During the Roman era, Plovdiv was home to large sporting events, many of which took place in the Roman Stadium. The former stadium has since been buried under a modern street but you can still catch a glimpse of some of its original stones. There are a set of stairs you can walk down to find a screen with a movie showing the kind of events that took place during the Roman times.

By visitplovdiv

3. Stroll Around the Old Town

As the oldest continuously inhabited town in Europe, Plovdiv has an undeniably rich history, and taking a walk around the Old Town will give you an insight into its past. The charming Old Town lies on top of three of the city’s hills. It has winding, cobbled streets and you can see parts of ancient walls dotted around the historic city center. If you want to find out more, sign up for one of the city’s free walking tours for a detailed insight into the town’s history.
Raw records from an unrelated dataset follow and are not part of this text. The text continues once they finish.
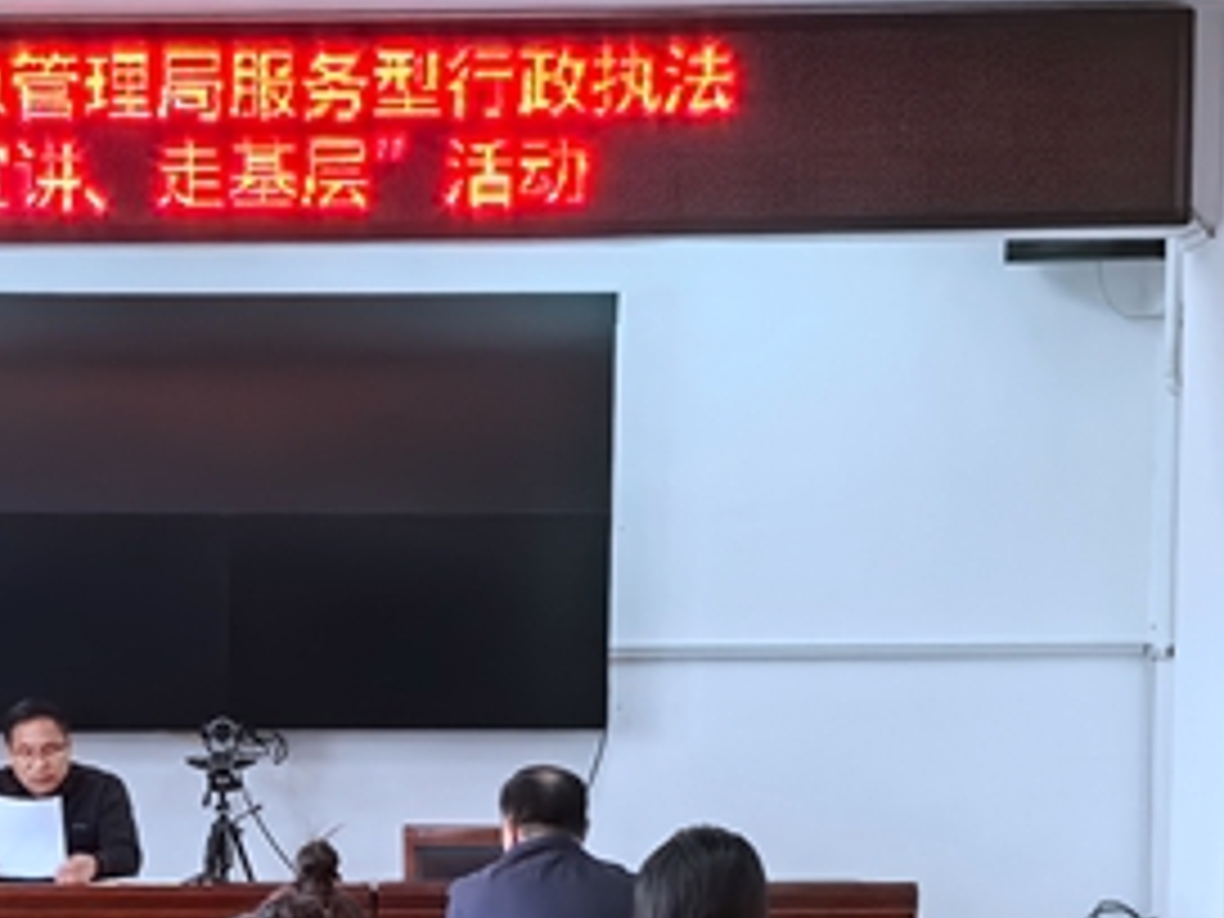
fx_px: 3748
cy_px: 1004
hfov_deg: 18.3
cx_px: 144
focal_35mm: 106
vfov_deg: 13.7
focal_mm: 5.75
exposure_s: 1/333
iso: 640
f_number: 2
4. Go Shopping on Knyaz Aleksander I

Knyaz Aleksander I is the city’s main street that runs from north to south, through the center of town. The street is packed with shops that are set in 19th and 20th-century buildings. Spend a relaxing afternoon strolling along the street, shopping, and drinking coffee or wine at one of the cafes that spill out onto the busy pavements.

By Fran C Muller

5. Sample Bulgarian Cuisine

Locals claim that their cuisine is some of the finest in Europe, and we don’t blame them. Some of the dishes you simply have to try include: shkembe chorba (tripe soup), zelevi sarmi (cabbage leaves stuffed with a delicious mix of minced meat and rice) and guvech (a fragrant mix of vegetables and meat cooked in a clay pot).

By Pinterest

6. Get a Bird’s Eye View

Plovdiv is home to several mountains and what better way to see the ancient city than from above? There are several hills to choose from. Our top picks include Nebet Tepe, a hill in Old Town offering stunning views of the city below, and Alyosha, where you’ll find a 36-foot statue of a Soviet soldier that was erected in 1957 to watch over the town.

By visitplovdiv

7. Kickback in the Kapana Art District

Locals call Kapana ‘the trap’ thanks to its maze-like, narrow alleyways that will probably leave you lost or disorientated. Today, Kapana is a bustling, artistic quarter, filled with hipster bars and restaurants. It’s the city’s creative hub with walls splashed with colorful graffiti, as well as a range of art galleries. Head to Pavaj to sample modern Bulgarian cuisine or Barber & Cat if you fancy an artisanal cocktail.

By The Independent

8. Hit the Town

Bulgaria is known for its wild party scene and Plovdiv isn’t short of great clubs. Head to Chervilo Plovdiv for a traditional Bulgarian clubbing experience where you can dance the night away, or go to Piano Bar Gatsby for a more classy night.